Instructions for the task: Rewrite the entries below with every "locality" replaced by "site", leaving everything else unchanged.

Supplied material:
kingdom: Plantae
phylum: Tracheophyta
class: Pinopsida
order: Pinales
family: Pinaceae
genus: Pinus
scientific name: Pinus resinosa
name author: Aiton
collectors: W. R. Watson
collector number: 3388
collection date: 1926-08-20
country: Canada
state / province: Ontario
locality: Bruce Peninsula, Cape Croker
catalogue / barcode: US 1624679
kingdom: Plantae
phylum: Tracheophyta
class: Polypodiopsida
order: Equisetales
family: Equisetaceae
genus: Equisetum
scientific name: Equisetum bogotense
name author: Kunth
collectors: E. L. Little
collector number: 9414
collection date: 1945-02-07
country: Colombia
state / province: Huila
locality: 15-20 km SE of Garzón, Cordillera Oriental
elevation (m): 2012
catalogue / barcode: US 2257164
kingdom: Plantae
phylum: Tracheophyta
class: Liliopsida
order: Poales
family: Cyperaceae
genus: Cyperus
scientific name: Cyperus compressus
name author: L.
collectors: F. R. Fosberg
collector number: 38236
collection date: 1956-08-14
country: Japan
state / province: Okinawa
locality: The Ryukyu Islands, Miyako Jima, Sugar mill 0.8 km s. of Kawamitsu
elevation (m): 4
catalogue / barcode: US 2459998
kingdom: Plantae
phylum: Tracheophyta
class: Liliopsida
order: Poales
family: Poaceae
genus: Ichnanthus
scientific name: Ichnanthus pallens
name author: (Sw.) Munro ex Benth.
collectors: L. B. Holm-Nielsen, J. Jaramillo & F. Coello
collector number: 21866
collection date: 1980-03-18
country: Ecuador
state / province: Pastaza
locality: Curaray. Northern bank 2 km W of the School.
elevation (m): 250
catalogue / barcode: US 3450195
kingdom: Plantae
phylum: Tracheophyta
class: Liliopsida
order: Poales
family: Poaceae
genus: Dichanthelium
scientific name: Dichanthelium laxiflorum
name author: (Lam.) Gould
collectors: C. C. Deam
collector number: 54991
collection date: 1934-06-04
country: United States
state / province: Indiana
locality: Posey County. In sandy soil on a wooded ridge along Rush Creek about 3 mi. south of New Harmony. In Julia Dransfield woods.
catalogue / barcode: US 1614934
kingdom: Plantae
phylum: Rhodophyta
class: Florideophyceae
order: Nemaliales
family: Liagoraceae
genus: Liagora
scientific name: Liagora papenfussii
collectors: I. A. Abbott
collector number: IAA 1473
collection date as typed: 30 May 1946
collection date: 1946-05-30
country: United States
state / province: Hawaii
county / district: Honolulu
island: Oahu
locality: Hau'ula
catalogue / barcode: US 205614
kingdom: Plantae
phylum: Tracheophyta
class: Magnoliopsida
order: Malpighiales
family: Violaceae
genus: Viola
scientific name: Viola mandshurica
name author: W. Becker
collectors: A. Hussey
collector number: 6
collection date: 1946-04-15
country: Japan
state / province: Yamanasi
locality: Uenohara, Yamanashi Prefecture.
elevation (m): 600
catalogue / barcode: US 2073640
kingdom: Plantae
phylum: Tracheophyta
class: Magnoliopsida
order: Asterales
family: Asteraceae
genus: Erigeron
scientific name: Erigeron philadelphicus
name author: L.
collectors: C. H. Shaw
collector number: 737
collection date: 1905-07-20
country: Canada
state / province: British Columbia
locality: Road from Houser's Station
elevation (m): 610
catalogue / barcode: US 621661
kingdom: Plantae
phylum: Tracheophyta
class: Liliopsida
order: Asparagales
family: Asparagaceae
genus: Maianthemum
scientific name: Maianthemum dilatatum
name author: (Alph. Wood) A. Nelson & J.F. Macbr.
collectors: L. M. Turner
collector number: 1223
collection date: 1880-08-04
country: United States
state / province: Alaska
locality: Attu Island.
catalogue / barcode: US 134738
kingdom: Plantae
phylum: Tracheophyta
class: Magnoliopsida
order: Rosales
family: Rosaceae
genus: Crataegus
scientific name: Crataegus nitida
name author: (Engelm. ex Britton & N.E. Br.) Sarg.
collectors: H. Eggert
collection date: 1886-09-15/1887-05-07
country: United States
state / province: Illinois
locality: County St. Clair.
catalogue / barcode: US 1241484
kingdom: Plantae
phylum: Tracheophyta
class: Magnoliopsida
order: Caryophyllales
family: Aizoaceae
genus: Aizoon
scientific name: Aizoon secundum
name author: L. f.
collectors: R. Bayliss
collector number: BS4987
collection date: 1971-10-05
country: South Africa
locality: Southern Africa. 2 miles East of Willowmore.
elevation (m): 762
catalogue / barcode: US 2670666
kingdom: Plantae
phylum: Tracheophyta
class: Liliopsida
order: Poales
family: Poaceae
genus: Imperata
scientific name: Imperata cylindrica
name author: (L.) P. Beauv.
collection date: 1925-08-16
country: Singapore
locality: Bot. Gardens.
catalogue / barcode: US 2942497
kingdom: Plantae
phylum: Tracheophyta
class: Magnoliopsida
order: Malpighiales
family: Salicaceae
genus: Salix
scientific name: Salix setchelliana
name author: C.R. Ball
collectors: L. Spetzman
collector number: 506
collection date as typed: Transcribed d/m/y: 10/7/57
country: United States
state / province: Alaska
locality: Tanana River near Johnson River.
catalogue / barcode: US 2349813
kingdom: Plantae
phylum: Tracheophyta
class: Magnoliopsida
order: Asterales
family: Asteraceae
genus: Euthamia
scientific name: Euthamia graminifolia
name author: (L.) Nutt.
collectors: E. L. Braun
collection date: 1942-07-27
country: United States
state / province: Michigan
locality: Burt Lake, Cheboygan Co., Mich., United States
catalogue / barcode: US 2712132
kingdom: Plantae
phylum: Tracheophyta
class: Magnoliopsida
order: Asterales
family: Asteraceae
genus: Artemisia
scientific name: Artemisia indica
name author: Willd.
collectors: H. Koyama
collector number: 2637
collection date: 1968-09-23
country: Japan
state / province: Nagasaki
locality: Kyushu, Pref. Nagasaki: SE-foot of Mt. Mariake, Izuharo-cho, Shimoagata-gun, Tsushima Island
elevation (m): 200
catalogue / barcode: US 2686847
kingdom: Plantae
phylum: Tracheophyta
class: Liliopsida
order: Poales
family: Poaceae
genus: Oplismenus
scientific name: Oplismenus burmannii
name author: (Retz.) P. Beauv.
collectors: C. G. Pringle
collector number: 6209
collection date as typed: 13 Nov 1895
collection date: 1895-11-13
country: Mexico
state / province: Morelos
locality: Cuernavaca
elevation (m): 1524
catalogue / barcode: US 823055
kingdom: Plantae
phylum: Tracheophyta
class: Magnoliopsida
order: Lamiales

Response to the task:
kingdom: Plantae
phylum: Tracheophyta
class: Pinopsida
order: Pinales
family: Pinaceae
genus: Pinus
scientific name: Pinus resinosa
name author: Aiton
collectors: W. R. Watson
collector number: 3388
collection date: 1926-08-20
country: Canada
state / province: Ontario
site: Bruce Peninsula, Cape Croker
catalogue / barcode: US 1624679
kingdom: Plantae
phylum: Tracheophyta
class: Polypodiopsida
order: Equisetales
family: Equisetaceae
genus: Equisetum
scientific name: Equisetum bogotense
name author: Kunth
collectors: E. L. Little
collector number: 9414
collection date: 1945-02-07
country: Colombia
state / province: Huila
site: 15-20 km SE of Garzón, Cordillera Oriental
elevation (m): 2012
catalogue / barcode: US 2257164
kingdom: Plantae
phylum: Tracheophyta
class: Liliopsida
order: Poales
family: Cyperaceae
genus: Cyperus
scientific name: Cyperus compressus
name author: L.
collectors: F. R. Fosberg
collector number: 38236
collection date: 1956-08-14
country: Japan
state / province: Okinawa
site: The Ryukyu Islands, Miyako Jima, Sugar mill 0.8 km s. of Kawamitsu
elevation (m): 4
catalogue / barcode: US 2459998
kingdom: Plantae
phylum: Tracheophyta
class: Liliopsida
order: Poales
family: Poaceae
genus: Ichnanthus
scientific name: Ichnanthus pallens
name author: (Sw.) Munro ex Benth.
collectors: L. B. Holm-Nielsen, J. Jaramillo & F. Coello
collector number: 21866
collection date: 1980-03-18
country: Ecuador
state / province: Pastaza
site: Curaray. Northern bank 2 km W of the School.
elevation (m): 250
catalogue / barcode: US 3450195
kingdom: Plantae
phylum: Tracheophyta
class: Liliopsida
order: Poales
family: Poaceae
genus: Dichanthelium
scientific name: Dichanthelium laxiflorum
name author: (Lam.) Gould
collectors: C. C. Deam
collector number: 54991
collection date: 1934-06-04
country: United States
state / province: Indiana
site: Posey County. In sandy soil on a wooded ridge along Rush Creek about 3 mi. south of New Harmony. In Julia Dransfield woods.
catalogue / barcode: US 1614934
kingdom: Plantae
phylum: Rhodophyta
class: Florideophyceae
order: Nemaliales
family: Liagoraceae
genus: Liagora
scientific name: Liagora papenfussii
collectors: I. A. Abbott
collector number: IAA 1473
collection date as typed: 30 May 1946
collection date: 1946-05-30
country: United States
state / province: Hawaii
county / district: Honolulu
island: Oahu
site: Hau'ula
catalogue / barcode: US 205614
kingdom: Plantae
phylum: Tracheophyta
class: Magnoliopsida
order: Malpighiales
family: Violaceae
genus: Viola
scientific name: Viola mandshurica
name author: W. Becker
collectors: A. Hussey
collector number: 6
collection date: 1946-04-15
country: Japan
state / province: Yamanasi
site: Uenohara, Yamanashi Prefecture.
elevation (m): 600
catalogue / barcode: US 2073640
kingdom: Plantae
phylum: Tracheophyta
class: Magnoliopsida
order: Asterales
family: Asteraceae
genus: Erigeron
scientific name: Erigeron philadelphicus
name author: L.
collectors: C. H. Shaw
collector number: 737
collection date: 1905-07-20
country: Canada
state / province: British Columbia
site: Road from Houser's Station
elevation (m): 610
catalogue / barcode: US 621661
kingdom: Plantae
phylum: Tracheophyta
class: Liliopsida
order: Asparagales
family: Asparagaceae
genus: Maianthemum
scientific name: Maianthemum dilatatum
name author: (Alph. Wood) A. Nelson & J.F. Macbr.
collectors: L. M. Turner
collector number: 1223
collection date: 1880-08-04
country: United States
state / province: Alaska
site: Attu Island.
catalogue / barcode: US 134738
kingdom: Plantae
phylum: Tracheophyta
class: Magnoliopsida
order: Rosales
family: Rosaceae
genus: Crataegus
scientific name: Crataegus nitida
name author: (Engelm. ex Britton & N.E. Br.) Sarg.
collectors: H. Eggert
collection date: 1886-09-15/1887-05-07
country: United States
state / province: Illinois
site: County St. Clair.
catalogue / barcode: US 1241484
kingdom: Plantae
phylum: Tracheophyta
class: Magnoliopsida
order: Caryophyllales
family: Aizoaceae
genus: Aizoon
scientific name: Aizoon secundum
name author: L. f.
collectors: R. Bayliss
collector number: BS4987
collection date: 1971-10-05
country: South Africa
site: Southern Africa. 2 miles East of Willowmore.
elevation (m): 762
catalogue / barcode: US 2670666
kingdom: Plantae
phylum: Tracheophyta
class: Liliopsida
order: Poales
family: Poaceae
genus: Imperata
scientific name: Imperata cylindrica
name author: (L.) P. Beauv.
collection date: 1925-08-16
country: Singapore
site: Bot. Gardens.
catalogue / barcode: US 2942497
kingdom: Plantae
phylum: Tracheophyta
class: Magnoliopsida
order: Malpighiales
family: Salicaceae
genus: Salix
scientific name: Salix setchelliana
name author: C.R. Ball
collectors: L. Spetzman
collector number: 506
collection date as typed: Transcribed d/m/y: 10/7/57
country: United States
state / province: Alaska
site: Tanana River near Johnson River.
catalogue / barcode: US 2349813
kingdom: Plantae
phylum: Tracheophyta
class: Magnoliopsida
order: Asterales
family: Asteraceae
genus: Euthamia
scientific name: Euthamia graminifolia
name author: (L.) Nutt.
collectors: E. L. Braun
collection date: 1942-07-27
country: United States
state / province: Michigan
site: Burt Lake, Cheboygan Co., Mich., United States
catalogue / barcode: US 2712132
kingdom: Plantae
phylum: Tracheophyta
class: Magnoliopsida
order: Asterales
family: Asteraceae
genus: Artemisia
scientific name: Artemisia indica
name author: Willd.
collectors: H. Koyama
collector number: 2637
collection date: 1968-09-23
country: Japan
state / province: Nagasaki
site: Kyushu, Pref. Nagasaki: SE-foot of Mt. Mariake, Izuharo-cho, Shimoagata-gun, Tsushima Island
elevation (m): 200
catalogue / barcode: US 2686847
kingdom: Plantae
phylum: Tracheophyta
class: Liliopsida
order: Poales
family: Poaceae
genus: Oplismenus
scientific name: Oplismenus burmannii
name author: (Retz.) P. Beauv.
collectors: C. G. Pringle
collector number: 6209
collection date as typed: 13 Nov 1895
collection date: 1895-11-13
country: Mexico
state / province: Morelos
site: Cuernavaca
elevation (m): 1524
catalogue / barcode: US 823055
kingdom: Plantae
phylum: Tracheophyta
class: Magnoliopsida
order: Lamiales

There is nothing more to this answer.